-- Start of GIVEN DATA --
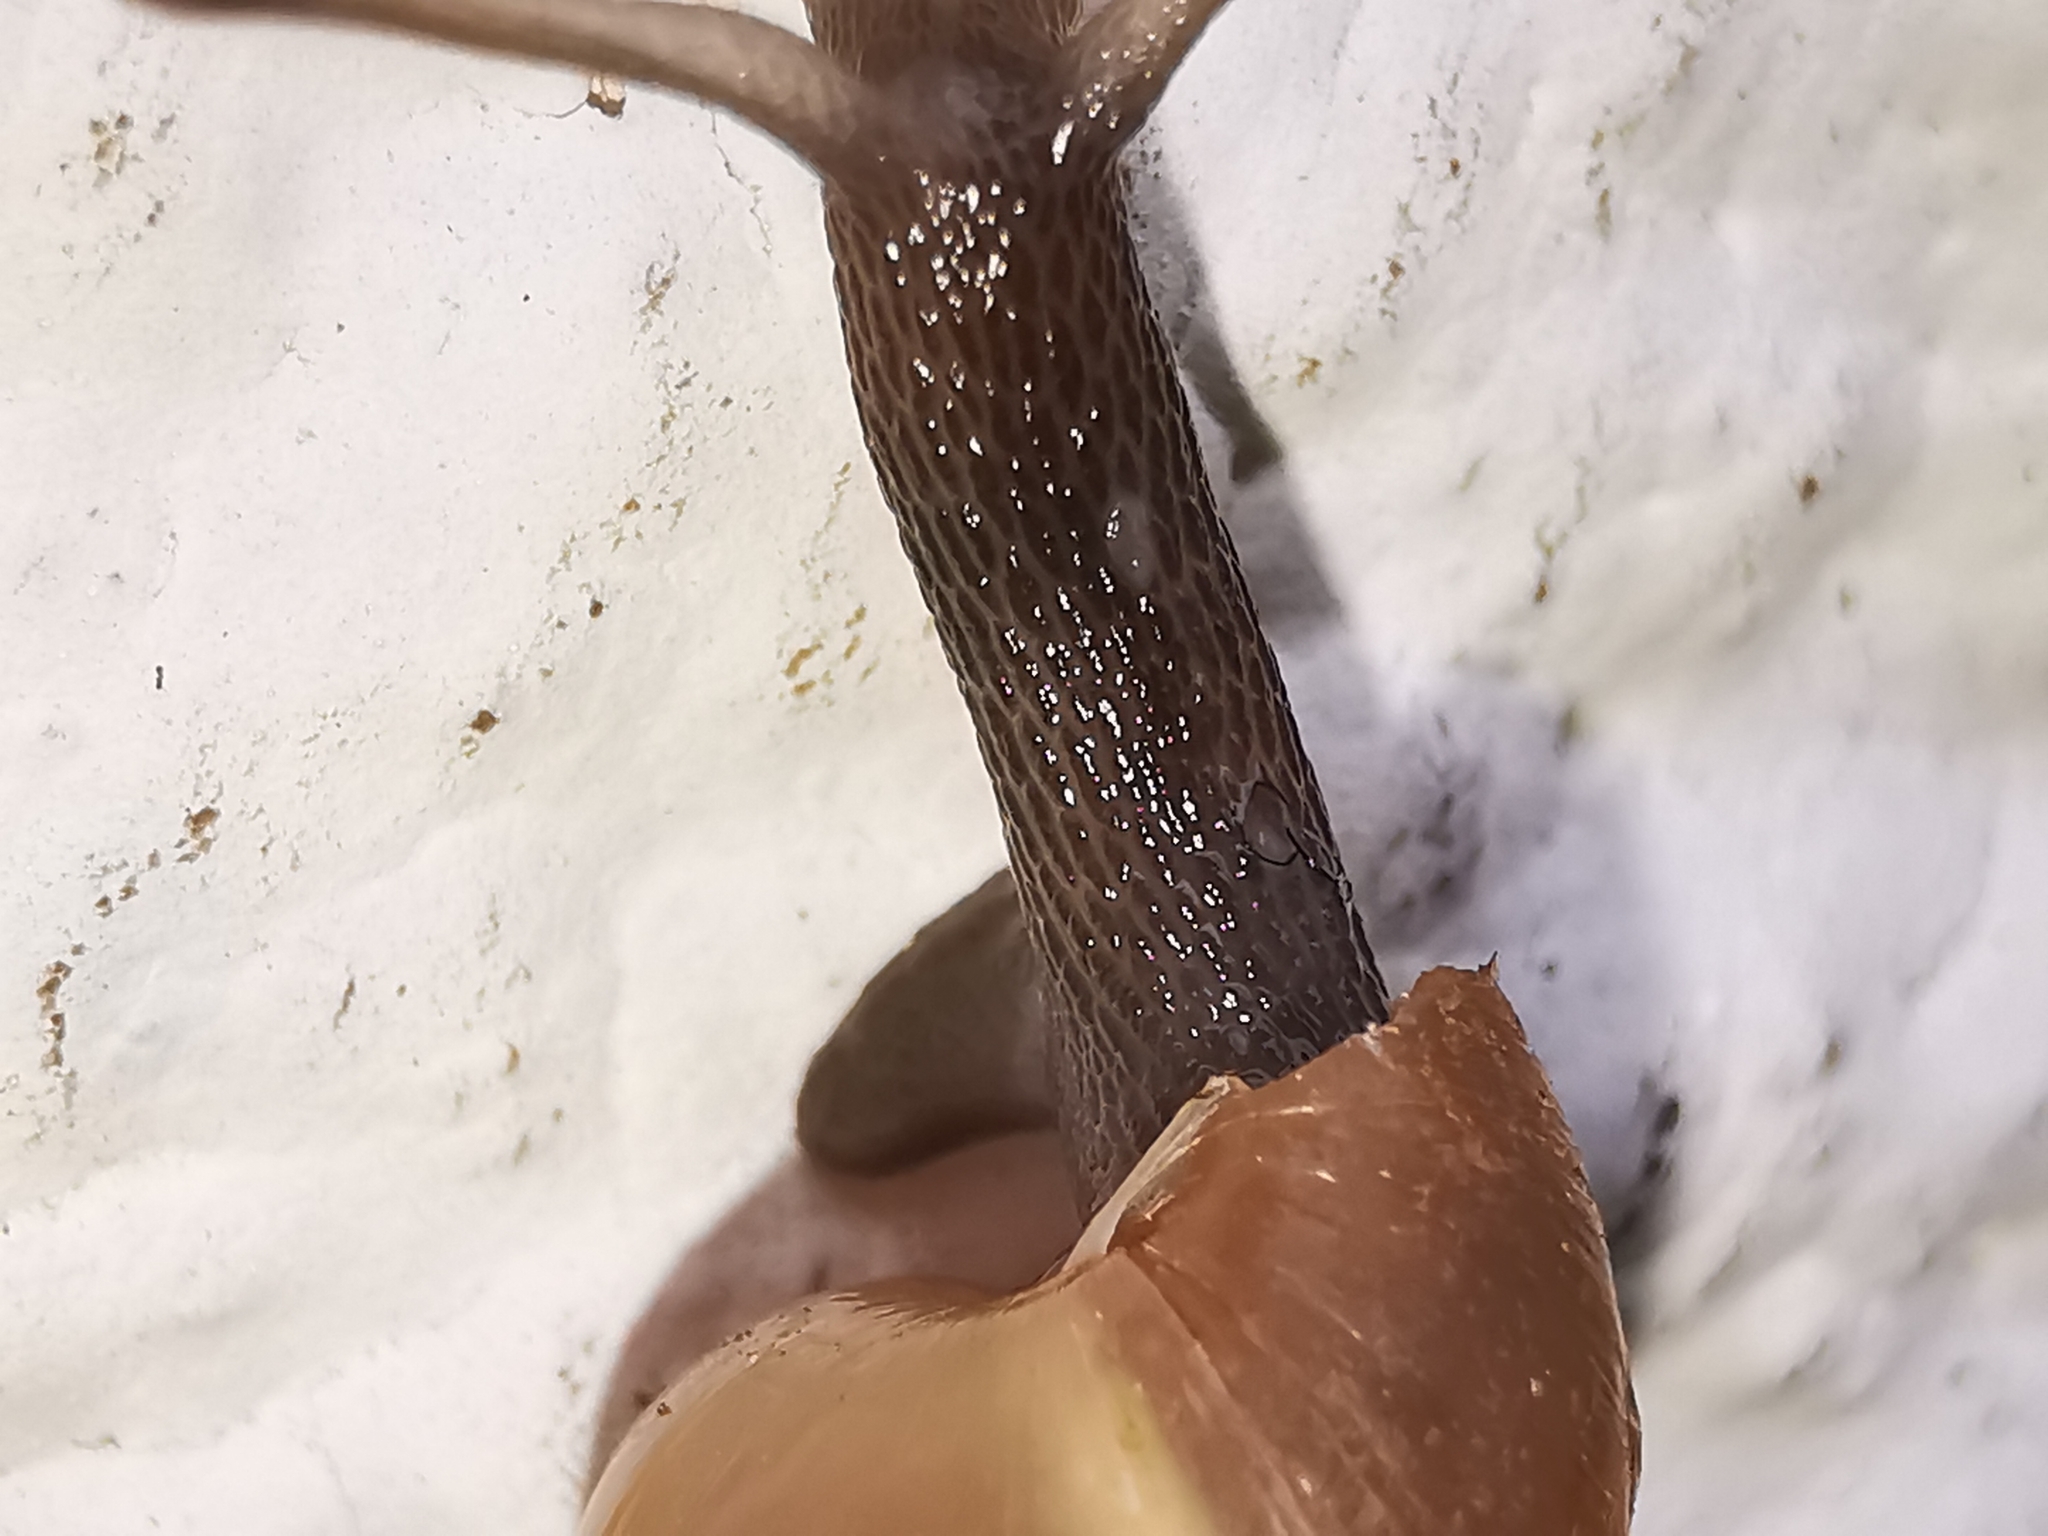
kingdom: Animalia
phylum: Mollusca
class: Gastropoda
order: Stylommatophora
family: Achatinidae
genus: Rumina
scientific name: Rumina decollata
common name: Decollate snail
-- End of GIVEN DATA --
GOAL OF THE EXERCISE :: Copy out every line of the material word for word, leaving out the pictures.

SOLUTION TO THIS EXERCISE ::
kingdom: Animalia
phylum: Mollusca
class: Gastropoda
order: Stylommatophora
family: Achatinidae
genus: Rumina
scientific name: Rumina decollata
common name: Decollate snail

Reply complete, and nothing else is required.